The 911's all-wheel drive system is very clever and actively manages the way torque is split, front to rear. Most of the time, the 911 Carrera 4 acts as a rear wheel drive car, with perhaps 10 per cent of torque being pushed up-front, but when the conditions get more slippery, more drive is sent to the front, levelling grip and lessening the likelihood of a slide.

Porsche 911 Carrera 4S (2)

And what's impressive is that you really don't feel any of this through the steering, allowing you to enjoy the drive without having to marvel at the tech. Of course, the latest 911 has a new electro-hydraulic power steering set-up, which does a good job of feeling slow and numb at low speed, but becomes more alert as you speed up.

Performance is little different from the two-wheel drive car - what is lost in acceleration through the additional 50kg of kerb-weight is gained through additional traction. The 0-62mph times and maximum speeds are pretty much identical. We tried both the Carrera 4 and 4S, and think the additional £10,000 for the latter is money well spent. Although the Carrera 4 is quick, you do need to work at at, or wait for the revs to rise beyond 5000rpm to let the flat-six its best, at which point it's brilliant. 

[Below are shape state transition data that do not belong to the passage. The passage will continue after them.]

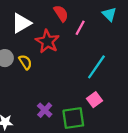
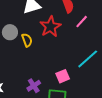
pink square: (94, 100) -> (63, 76), moved

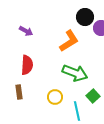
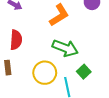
yellow circle: (55, 97) -> (45, 73), size x1.5

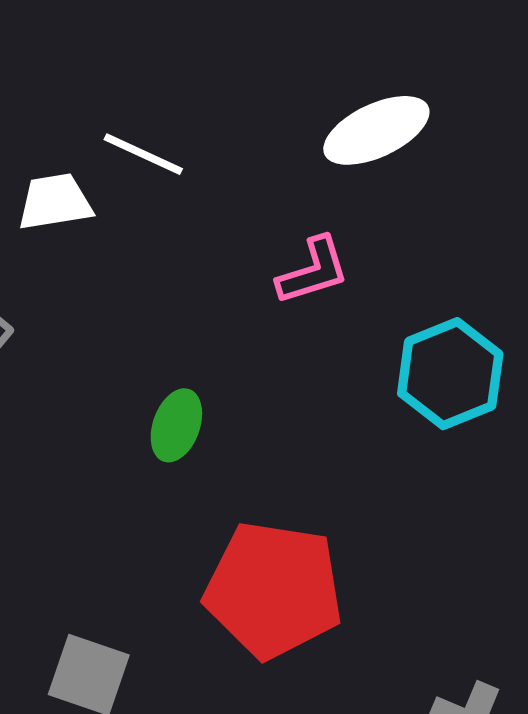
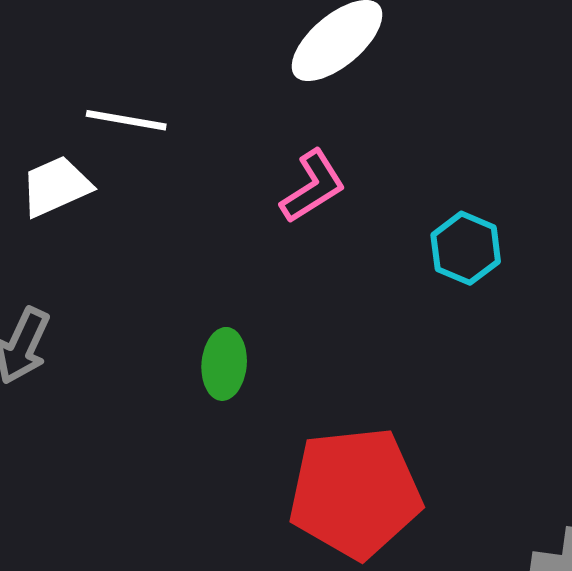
cyan hexagon: (450, 374) -> (466, 248), size x0.7

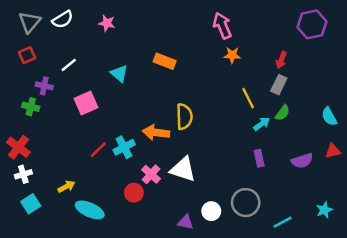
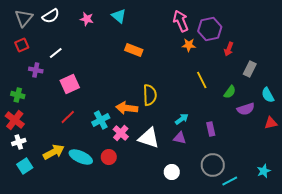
purple hexagon: (312, 24) -> (210, 29), moved
cyan triangle: (119, 74) -> (119, 16), moved
gray rectangle: (279, 85) -> (250, 69), moved
green cross: (31, 107) -> (18, 95), moved
cyan arrow: (262, 124) -> (182, 119), moved
red line: (98, 150) -> (68, 117), moved
purple semicircle: (302, 161) -> (246, 109), moved
pink cross: (151, 174) -> (121, 133), moved
yellow arrow: (66, 187) -> (54, 152), size x1.5
gray circle: (246, 203) -> (213, 165), moved
cyan ellipse: (90, 210) -> (81, 157), moved
purple triangle: (185, 222) -> (180, 138), moved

The Carrera 4S accelerates with more urgency - and with a sharper, more charismatic engine note - from lower down the rev range, which makes it feel far faster than the relatively modest 50PS power hike would have you believe. In short, it feels more special and performs as you'd expect a 911 to.

The seven-speed manual gearbox comes as standard with the PDK twin-clutch transmission offered as an option. Given the choice, we'd take it latter and according to Porsche, most buyers do, too. The seven-speed manual transmission works better than you think, as long as you consider seventh a motorway overdrive, with the lower six more closely stacked. Interestingly, we couldn't directly change into seventh from any other gear than sixth (it's locked out), so Porsche see it as being rarely used.

But ultimately, the PDK transmission is so good, with no loss in performance (and an improved 0-62mph time), that unless you're completely married to the idea of an old-fashioned gearstick, you'll be ticking that option.

But back to the original question - is the Carrera 4 worth the additional cost over the two-wheel drive car? Absolutely, yes - there really doesn't appear (on public roads) to be a dynamic pay-off, but with the added advantage of all-weather and season security, it makes perfect sense to us. The 911 Carrera 4 Coupe and Cabriolet are on sale now.